== Task material
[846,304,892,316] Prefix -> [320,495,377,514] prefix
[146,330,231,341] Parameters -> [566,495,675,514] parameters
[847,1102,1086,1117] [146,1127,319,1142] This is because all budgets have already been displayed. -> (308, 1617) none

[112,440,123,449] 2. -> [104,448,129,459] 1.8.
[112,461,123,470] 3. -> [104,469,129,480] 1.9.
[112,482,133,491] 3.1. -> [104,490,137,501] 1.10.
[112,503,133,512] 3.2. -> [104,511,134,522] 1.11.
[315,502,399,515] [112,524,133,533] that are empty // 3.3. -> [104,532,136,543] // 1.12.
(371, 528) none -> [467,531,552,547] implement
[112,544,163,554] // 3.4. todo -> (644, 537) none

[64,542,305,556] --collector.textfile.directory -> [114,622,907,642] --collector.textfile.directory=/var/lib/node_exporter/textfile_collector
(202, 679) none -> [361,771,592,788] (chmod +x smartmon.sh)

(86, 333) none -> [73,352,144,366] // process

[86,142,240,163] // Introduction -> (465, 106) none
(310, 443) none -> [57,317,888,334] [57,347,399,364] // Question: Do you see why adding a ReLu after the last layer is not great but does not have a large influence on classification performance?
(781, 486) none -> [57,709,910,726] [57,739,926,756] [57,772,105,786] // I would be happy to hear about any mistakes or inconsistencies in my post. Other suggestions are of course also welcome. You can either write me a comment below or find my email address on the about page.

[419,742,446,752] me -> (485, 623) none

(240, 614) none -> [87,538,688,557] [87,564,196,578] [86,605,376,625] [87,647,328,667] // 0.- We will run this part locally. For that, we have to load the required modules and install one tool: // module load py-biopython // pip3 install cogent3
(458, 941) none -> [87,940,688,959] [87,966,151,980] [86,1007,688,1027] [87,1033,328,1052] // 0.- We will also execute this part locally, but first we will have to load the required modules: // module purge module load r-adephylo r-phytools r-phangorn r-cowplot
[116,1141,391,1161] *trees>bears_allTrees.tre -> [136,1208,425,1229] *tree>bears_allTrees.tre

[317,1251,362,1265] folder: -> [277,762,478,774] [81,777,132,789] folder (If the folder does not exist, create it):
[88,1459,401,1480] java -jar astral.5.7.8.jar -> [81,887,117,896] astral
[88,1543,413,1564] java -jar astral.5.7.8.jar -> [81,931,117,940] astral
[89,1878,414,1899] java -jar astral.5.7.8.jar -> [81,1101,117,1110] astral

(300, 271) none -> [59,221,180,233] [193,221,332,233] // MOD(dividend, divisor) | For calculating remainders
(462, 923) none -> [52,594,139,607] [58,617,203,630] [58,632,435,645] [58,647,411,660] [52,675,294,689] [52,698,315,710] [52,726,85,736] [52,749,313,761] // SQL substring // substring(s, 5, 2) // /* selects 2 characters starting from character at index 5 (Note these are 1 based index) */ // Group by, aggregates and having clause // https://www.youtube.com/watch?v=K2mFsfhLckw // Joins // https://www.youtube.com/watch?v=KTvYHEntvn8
====
**What to produce:** Every line of the listing above that includes "does" should be copied out.

**Response to the task:**
(310, 443) none -> [57,317,888,334] [57,347,399,364] // Question: Do you see why adding a ReLu after the last layer is not great but does not have a large influence on classification performance?
[317,1251,362,1265] folder: -> [277,762,478,774] [81,777,132,789] folder (If the folder does not exist, create it):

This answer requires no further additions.